§ **Work required**: Using the entries below, copy exactly each line from the line with "32: (578, 210, 0.46)" up to and including the line with "0: (326, 260, 0.31)", with every picture left out.

Stored data entries

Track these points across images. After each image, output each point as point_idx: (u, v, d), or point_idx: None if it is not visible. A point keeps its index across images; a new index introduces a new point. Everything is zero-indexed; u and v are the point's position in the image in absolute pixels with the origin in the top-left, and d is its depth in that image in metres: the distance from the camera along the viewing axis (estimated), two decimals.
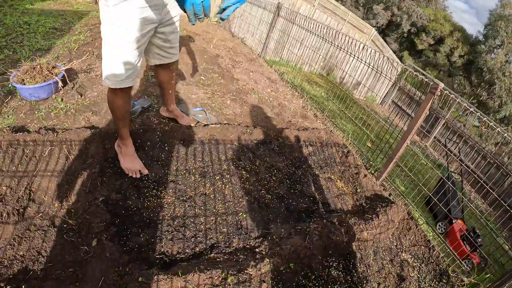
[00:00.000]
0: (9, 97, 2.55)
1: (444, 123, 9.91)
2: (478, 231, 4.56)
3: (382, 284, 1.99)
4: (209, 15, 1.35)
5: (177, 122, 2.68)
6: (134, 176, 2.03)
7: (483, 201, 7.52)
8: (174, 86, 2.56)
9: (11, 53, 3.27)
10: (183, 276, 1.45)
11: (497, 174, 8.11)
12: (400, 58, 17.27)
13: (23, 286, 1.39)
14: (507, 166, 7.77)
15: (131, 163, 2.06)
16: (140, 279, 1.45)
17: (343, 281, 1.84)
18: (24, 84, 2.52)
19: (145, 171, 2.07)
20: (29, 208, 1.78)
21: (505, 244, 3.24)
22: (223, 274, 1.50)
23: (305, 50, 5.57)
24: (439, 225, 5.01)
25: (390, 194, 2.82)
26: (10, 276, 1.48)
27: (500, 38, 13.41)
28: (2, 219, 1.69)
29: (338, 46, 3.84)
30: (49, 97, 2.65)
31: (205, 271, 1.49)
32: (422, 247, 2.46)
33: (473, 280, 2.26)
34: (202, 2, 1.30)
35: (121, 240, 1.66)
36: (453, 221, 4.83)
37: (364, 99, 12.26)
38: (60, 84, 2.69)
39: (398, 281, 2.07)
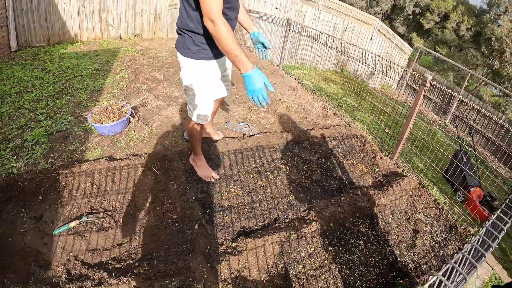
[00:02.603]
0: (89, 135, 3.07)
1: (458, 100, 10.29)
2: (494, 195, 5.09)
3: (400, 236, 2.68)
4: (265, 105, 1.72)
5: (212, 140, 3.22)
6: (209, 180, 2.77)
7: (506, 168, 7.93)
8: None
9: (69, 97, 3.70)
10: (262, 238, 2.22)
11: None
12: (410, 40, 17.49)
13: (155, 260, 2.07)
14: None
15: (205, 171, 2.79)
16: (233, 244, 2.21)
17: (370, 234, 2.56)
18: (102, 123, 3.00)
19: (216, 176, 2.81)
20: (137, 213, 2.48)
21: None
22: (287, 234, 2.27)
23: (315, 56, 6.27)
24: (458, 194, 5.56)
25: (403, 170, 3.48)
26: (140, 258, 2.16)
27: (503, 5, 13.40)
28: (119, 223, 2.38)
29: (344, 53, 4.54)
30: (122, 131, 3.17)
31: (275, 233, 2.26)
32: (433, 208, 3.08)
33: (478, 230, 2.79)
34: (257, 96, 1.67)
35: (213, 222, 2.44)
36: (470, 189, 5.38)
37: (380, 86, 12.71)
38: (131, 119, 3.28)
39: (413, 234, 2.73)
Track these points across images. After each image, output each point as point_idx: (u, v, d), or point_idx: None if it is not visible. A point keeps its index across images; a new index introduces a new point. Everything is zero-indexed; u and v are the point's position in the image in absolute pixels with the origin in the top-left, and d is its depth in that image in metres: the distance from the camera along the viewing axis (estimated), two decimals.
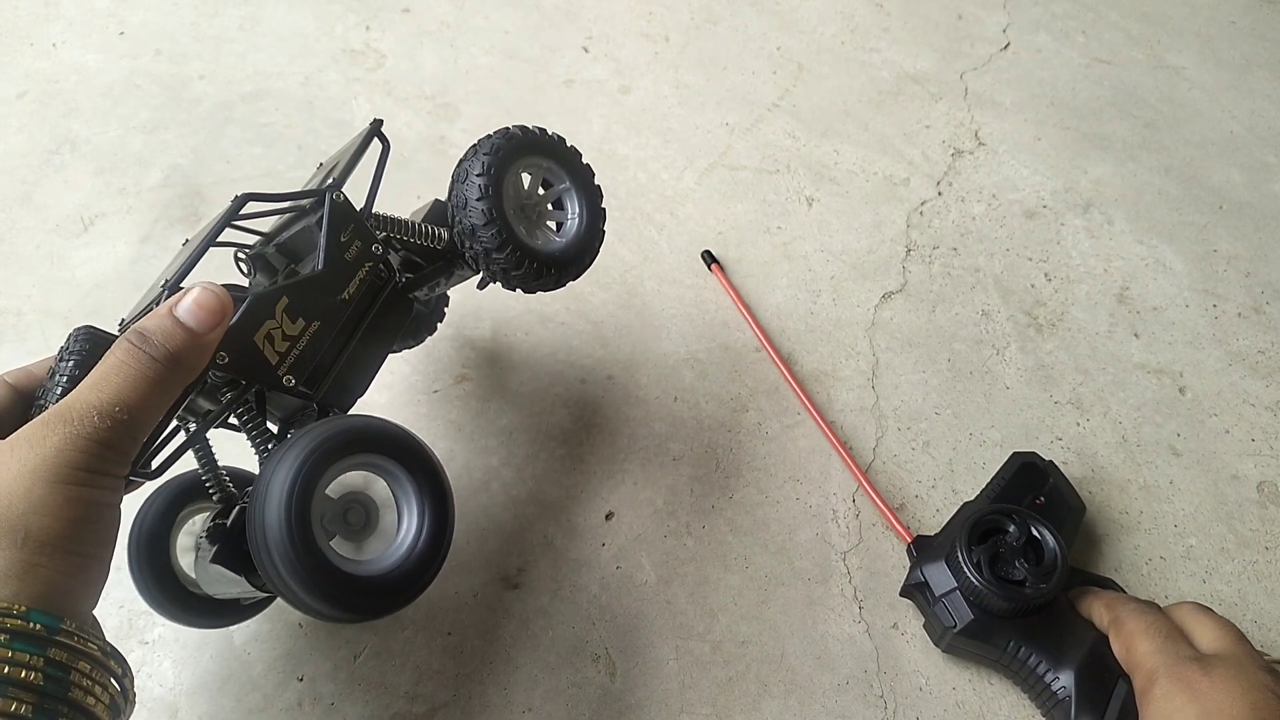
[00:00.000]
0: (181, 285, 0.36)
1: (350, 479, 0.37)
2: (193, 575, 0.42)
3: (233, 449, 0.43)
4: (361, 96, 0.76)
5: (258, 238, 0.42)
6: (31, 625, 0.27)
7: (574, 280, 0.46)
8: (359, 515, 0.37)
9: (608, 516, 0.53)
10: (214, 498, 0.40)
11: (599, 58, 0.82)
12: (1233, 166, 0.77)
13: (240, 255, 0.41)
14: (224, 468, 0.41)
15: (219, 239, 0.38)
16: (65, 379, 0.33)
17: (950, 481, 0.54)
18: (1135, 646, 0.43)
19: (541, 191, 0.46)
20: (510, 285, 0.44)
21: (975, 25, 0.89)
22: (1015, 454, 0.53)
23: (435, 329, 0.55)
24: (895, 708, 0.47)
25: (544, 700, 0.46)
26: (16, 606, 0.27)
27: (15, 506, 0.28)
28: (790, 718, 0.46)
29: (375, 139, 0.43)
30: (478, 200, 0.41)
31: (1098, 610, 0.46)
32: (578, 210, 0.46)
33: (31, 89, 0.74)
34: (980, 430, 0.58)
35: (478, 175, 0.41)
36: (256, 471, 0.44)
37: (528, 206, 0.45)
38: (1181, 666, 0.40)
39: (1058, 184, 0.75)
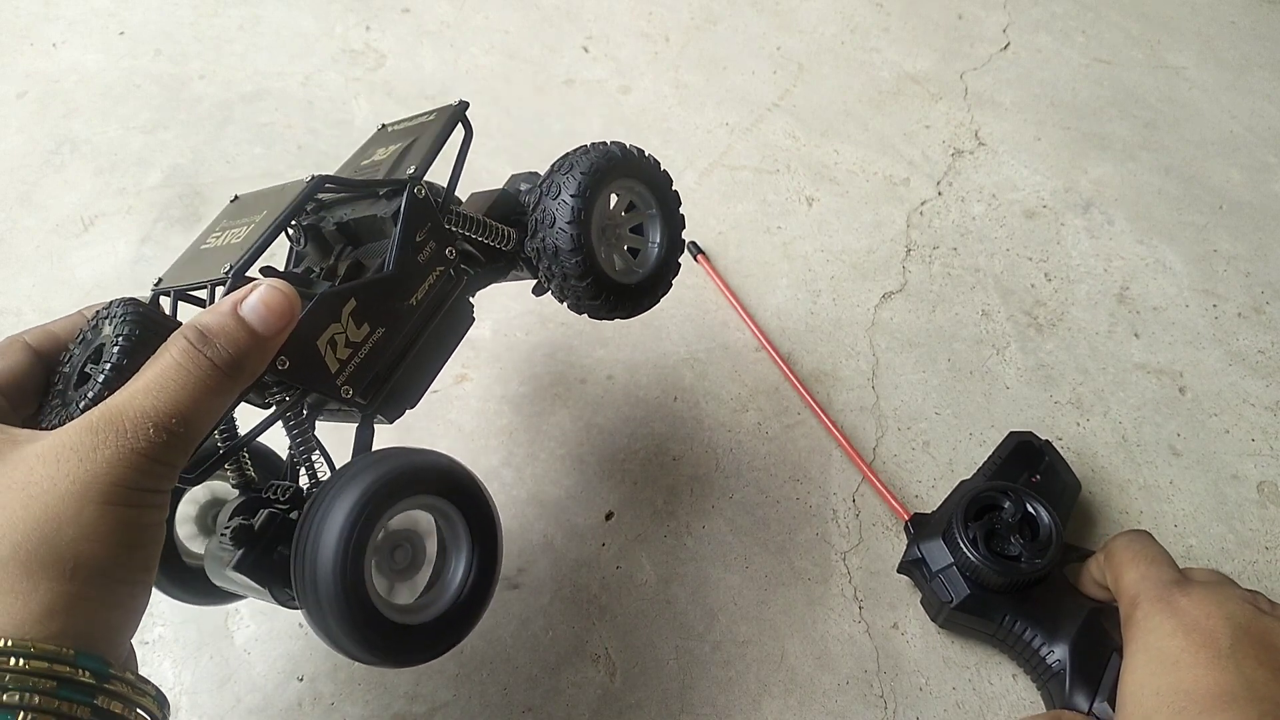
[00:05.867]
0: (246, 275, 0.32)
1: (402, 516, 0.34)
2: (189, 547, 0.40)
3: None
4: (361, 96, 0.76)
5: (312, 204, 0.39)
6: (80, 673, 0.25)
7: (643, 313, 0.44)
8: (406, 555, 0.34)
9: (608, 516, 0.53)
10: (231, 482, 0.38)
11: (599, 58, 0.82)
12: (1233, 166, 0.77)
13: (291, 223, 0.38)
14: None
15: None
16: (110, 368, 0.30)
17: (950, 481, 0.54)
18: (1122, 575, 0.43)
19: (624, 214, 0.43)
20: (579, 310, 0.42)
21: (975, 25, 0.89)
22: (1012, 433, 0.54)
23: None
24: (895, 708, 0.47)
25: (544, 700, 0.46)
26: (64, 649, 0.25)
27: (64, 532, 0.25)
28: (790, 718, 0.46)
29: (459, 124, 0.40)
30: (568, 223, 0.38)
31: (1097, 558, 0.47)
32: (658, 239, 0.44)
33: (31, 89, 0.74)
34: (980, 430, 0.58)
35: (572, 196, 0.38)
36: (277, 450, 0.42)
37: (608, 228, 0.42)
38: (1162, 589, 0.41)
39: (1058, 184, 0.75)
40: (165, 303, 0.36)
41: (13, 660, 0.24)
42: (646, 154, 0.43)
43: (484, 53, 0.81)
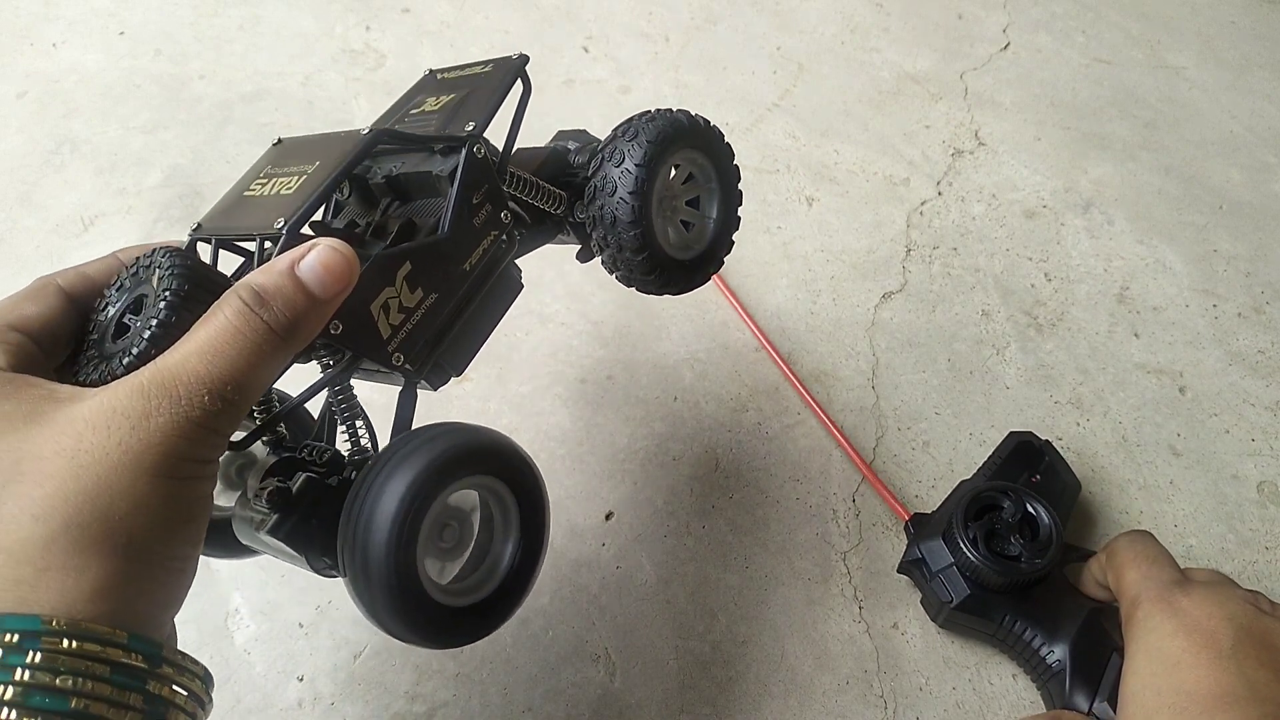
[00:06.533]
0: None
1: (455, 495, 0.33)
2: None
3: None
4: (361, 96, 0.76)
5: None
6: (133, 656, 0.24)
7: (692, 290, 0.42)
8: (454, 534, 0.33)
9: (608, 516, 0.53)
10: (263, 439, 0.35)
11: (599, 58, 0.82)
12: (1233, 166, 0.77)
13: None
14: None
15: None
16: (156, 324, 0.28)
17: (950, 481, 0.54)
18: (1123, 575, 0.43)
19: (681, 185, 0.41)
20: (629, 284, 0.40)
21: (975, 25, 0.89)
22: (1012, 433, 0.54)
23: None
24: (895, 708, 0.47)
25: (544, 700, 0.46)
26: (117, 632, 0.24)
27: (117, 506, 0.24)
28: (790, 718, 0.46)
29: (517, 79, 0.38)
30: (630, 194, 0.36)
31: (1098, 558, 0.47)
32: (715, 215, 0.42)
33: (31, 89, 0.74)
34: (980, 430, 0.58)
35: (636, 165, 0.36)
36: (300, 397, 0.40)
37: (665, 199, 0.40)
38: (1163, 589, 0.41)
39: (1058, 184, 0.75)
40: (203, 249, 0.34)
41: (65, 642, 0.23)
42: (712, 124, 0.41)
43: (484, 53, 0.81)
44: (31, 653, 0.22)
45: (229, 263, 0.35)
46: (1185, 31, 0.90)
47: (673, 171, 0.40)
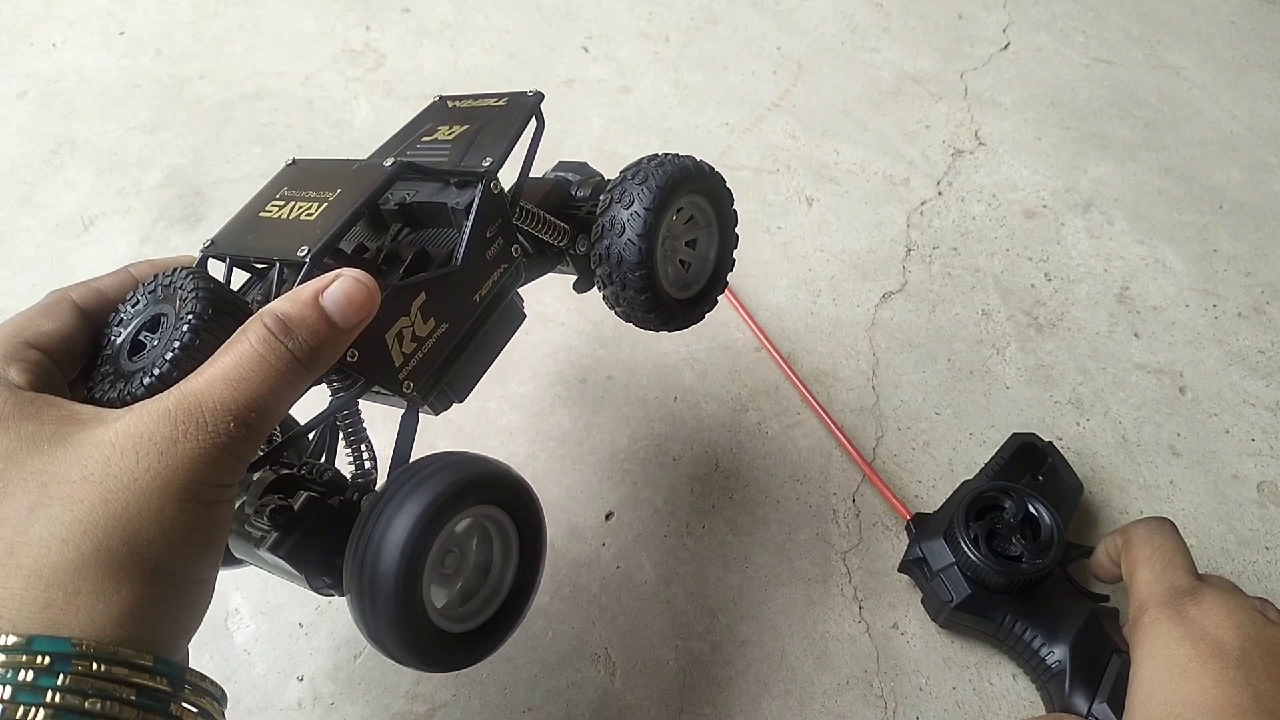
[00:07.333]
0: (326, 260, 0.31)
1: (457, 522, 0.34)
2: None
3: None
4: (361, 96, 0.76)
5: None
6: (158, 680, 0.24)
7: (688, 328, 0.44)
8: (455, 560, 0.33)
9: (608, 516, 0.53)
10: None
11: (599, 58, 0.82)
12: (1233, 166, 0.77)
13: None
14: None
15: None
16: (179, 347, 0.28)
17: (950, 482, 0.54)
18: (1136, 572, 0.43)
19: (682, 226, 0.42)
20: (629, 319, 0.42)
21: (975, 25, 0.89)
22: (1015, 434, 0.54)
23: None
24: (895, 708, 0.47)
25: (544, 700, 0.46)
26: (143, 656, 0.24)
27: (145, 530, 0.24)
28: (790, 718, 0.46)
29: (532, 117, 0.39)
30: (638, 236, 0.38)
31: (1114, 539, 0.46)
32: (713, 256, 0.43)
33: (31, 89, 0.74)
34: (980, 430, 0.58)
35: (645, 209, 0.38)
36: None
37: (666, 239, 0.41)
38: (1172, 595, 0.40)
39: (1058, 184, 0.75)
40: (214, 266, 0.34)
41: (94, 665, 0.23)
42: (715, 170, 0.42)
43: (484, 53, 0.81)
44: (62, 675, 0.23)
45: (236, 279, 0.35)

§ **Output for this task**:
32: (578, 210, 0.46)
33: (31, 89, 0.74)
34: (980, 430, 0.58)
35: (478, 175, 0.41)
36: (256, 471, 0.44)
37: (528, 206, 0.45)
38: (1181, 666, 0.40)
39: (1058, 184, 0.75)
[00:05.867]
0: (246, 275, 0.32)
1: (402, 516, 0.34)
2: (189, 547, 0.40)
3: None
4: (361, 96, 0.76)
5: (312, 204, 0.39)
6: (80, 673, 0.25)
7: (643, 313, 0.44)
8: (406, 555, 0.34)
9: (608, 516, 0.53)
10: (231, 482, 0.38)
11: (599, 58, 0.82)
12: (1233, 166, 0.77)
13: (291, 223, 0.38)
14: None
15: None
16: (110, 368, 0.30)
17: (950, 481, 0.54)
18: (1122, 575, 0.43)
19: (624, 214, 0.43)
20: (579, 310, 0.42)
21: (975, 25, 0.89)
22: (1012, 433, 0.54)
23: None
24: (895, 708, 0.47)
25: (544, 700, 0.46)
26: (64, 649, 0.25)
27: (64, 532, 0.25)
28: (790, 718, 0.46)
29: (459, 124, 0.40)
30: (568, 223, 0.38)
31: (1097, 558, 0.47)
32: (658, 239, 0.44)
33: (31, 89, 0.74)
34: (980, 430, 0.58)
35: (572, 196, 0.38)
36: (277, 450, 0.42)
37: (608, 228, 0.42)
38: (1162, 589, 0.41)
39: (1058, 184, 0.75)
40: (165, 303, 0.36)
41: (13, 660, 0.24)
42: (646, 154, 0.43)
43: (484, 53, 0.81)
[00:06.533]
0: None
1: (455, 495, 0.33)
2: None
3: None
4: (361, 96, 0.76)
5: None
6: (133, 656, 0.24)
7: (692, 290, 0.42)
8: (454, 534, 0.33)
9: (608, 516, 0.53)
10: (263, 439, 0.35)
11: (599, 58, 0.82)
12: (1233, 166, 0.77)
13: None
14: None
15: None
16: (156, 324, 0.28)
17: (950, 481, 0.54)
18: (1123, 575, 0.43)
19: (681, 185, 0.41)
20: (629, 284, 0.40)
21: (975, 25, 0.89)
22: (1012, 433, 0.54)
23: None
24: (895, 708, 0.47)
25: (544, 700, 0.46)
26: (117, 632, 0.24)
27: (117, 506, 0.24)
28: (790, 718, 0.46)
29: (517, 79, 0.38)
30: (630, 194, 0.36)
31: (1098, 558, 0.47)
32: (715, 215, 0.42)
33: (31, 89, 0.74)
34: (980, 430, 0.58)
35: (636, 165, 0.36)
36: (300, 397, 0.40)
37: (665, 199, 0.40)
38: (1163, 589, 0.41)
39: (1058, 184, 0.75)
40: (203, 249, 0.34)
41: (65, 642, 0.23)
42: (712, 124, 0.41)
43: (484, 53, 0.81)
44: (31, 653, 0.22)
45: (229, 263, 0.35)
46: (1185, 31, 0.90)
47: (673, 171, 0.40)
[00:07.333]
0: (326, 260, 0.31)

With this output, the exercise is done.